EXERCISE: Please give back, word for word, each line from the start of the entries through the one in which "gt-startuptools-8-0-1-0_6004-documents.zip" is found.

Items from a dataset:
———
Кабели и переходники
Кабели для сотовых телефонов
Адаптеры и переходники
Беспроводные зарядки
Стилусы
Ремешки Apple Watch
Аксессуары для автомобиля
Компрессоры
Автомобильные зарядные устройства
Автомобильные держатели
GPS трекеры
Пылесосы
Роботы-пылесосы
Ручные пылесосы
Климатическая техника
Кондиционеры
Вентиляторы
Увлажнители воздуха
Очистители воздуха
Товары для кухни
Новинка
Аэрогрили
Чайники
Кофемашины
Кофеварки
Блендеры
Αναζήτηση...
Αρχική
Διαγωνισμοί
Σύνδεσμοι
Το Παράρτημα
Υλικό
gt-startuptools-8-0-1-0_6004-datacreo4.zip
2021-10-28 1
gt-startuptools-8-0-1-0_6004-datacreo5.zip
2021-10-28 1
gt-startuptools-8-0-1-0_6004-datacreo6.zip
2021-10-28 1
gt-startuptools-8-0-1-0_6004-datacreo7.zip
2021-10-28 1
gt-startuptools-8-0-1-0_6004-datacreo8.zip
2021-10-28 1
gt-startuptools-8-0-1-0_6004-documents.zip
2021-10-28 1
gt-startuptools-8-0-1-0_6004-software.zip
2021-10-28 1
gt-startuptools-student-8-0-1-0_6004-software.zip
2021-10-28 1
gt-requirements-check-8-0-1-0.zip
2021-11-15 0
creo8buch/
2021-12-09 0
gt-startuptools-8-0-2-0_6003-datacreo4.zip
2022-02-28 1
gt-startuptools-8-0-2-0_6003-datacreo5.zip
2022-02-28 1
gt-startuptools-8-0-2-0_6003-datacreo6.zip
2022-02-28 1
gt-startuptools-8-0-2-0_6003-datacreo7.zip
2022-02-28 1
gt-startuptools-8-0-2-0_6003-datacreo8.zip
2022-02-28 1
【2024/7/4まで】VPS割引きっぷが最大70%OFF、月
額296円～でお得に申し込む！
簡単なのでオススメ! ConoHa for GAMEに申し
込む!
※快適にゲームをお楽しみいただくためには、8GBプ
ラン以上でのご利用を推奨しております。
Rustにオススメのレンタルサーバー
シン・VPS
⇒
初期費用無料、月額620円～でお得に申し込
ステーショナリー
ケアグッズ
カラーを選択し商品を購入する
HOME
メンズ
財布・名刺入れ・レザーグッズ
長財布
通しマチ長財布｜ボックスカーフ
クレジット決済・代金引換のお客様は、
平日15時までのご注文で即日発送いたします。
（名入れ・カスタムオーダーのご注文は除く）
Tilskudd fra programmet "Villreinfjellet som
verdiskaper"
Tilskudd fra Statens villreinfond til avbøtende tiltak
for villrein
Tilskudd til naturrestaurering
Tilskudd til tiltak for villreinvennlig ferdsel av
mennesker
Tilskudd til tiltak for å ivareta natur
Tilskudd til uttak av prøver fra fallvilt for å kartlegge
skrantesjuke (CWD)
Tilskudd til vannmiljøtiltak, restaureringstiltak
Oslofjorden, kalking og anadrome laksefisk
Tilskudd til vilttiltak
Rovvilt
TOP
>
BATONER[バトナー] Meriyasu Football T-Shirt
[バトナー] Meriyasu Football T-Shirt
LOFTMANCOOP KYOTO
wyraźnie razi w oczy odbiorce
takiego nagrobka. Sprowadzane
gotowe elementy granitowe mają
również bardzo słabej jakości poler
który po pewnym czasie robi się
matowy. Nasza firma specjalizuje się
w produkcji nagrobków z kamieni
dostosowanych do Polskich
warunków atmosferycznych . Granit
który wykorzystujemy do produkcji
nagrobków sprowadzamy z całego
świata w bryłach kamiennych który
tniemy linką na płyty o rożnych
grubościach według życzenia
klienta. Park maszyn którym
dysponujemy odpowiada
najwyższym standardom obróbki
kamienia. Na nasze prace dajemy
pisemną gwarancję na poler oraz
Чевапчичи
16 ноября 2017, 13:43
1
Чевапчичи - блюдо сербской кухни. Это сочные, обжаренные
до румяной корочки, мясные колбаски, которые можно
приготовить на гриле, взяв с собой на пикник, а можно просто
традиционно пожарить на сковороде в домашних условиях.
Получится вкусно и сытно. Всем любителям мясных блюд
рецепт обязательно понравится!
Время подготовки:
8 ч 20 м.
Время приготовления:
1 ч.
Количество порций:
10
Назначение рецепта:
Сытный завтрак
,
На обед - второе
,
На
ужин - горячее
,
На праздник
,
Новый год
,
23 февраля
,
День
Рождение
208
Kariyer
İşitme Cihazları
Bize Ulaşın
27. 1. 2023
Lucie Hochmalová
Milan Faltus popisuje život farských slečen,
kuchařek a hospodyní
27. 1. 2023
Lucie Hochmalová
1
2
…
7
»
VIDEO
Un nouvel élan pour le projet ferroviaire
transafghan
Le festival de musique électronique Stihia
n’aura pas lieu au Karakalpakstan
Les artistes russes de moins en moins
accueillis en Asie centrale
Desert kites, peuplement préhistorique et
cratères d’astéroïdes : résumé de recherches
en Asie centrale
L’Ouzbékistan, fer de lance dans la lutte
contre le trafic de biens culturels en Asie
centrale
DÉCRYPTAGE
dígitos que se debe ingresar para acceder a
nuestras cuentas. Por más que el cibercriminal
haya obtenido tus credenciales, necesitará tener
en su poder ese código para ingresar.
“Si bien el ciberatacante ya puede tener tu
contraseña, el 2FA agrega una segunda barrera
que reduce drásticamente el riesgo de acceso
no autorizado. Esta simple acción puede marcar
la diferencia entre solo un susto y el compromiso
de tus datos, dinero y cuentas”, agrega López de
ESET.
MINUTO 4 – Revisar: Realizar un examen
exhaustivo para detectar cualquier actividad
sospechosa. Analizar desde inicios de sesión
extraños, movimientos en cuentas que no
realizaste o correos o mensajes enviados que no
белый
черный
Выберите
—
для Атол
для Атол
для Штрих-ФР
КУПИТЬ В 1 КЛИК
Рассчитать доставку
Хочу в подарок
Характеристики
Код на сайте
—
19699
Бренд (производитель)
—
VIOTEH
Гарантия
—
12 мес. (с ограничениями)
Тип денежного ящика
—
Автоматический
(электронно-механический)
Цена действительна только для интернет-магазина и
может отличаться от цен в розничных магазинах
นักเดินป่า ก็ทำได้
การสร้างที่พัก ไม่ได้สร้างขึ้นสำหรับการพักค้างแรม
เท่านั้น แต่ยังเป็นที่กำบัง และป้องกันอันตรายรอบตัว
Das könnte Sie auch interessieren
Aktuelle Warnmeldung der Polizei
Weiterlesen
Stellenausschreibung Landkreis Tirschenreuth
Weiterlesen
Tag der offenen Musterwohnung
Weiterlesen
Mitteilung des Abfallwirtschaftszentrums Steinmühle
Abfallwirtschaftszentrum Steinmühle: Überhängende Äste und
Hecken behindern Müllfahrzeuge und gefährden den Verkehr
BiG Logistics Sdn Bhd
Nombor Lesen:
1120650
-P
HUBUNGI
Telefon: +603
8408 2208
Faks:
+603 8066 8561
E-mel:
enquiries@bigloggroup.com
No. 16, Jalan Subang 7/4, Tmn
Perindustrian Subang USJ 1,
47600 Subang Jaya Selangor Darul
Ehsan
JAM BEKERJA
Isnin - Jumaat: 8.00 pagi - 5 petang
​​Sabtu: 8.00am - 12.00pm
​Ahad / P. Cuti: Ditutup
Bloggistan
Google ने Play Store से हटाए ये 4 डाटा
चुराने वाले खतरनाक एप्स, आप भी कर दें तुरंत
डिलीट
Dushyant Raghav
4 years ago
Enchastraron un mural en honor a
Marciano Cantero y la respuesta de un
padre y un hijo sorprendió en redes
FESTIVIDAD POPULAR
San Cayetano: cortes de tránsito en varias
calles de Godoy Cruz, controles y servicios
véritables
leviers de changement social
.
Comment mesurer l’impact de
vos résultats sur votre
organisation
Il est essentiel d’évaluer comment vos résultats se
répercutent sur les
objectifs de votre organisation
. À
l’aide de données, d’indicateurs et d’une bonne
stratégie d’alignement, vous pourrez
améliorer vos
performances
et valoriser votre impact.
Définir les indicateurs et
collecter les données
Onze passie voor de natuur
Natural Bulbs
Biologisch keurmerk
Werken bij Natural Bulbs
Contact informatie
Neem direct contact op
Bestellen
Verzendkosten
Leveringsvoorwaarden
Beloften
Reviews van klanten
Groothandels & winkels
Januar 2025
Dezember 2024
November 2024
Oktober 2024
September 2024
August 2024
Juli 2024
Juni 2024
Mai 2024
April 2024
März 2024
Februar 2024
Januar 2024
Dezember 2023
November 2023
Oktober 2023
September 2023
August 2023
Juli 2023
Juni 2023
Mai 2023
———
REPLY:
Кабели и переходники
Кабели для сотовых телефонов
Адаптеры и переходники
Беспроводные зарядки
Стилусы
Ремешки Apple Watch
Аксессуары для автомобиля
Компрессоры
Автомобильные зарядные устройства
Автомобильные держатели
GPS трекеры
Пылесосы
Роботы-пылесосы
Ручные пылесосы
Климатическая техника
Кондиционеры
Вентиляторы
Увлажнители воздуха
Очистители воздуха
Товары для кухни
Новинка
Аэрогрили
Чайники
Кофемашины
Кофеварки
Блендеры
Αναζήτηση...
Αρχική
Διαγωνισμοί
Σύνδεσμοι
Το Παράρτημα
Υλικό
gt-startuptools-8-0-1-0_6004-datacreo4.zip
2021-10-28 1
gt-startuptools-8-0-1-0_6004-datacreo5.zip
2021-10-28 1
gt-startuptools-8-0-1-0_6004-datacreo6.zip
2021-10-28 1
gt-startuptools-8-0-1-0_6004-datacreo7.zip
2021-10-28 1
gt-startuptools-8-0-1-0_6004-datacreo8.zip
2021-10-28 1
gt-startuptools-8-0-1-0_6004-documents.zip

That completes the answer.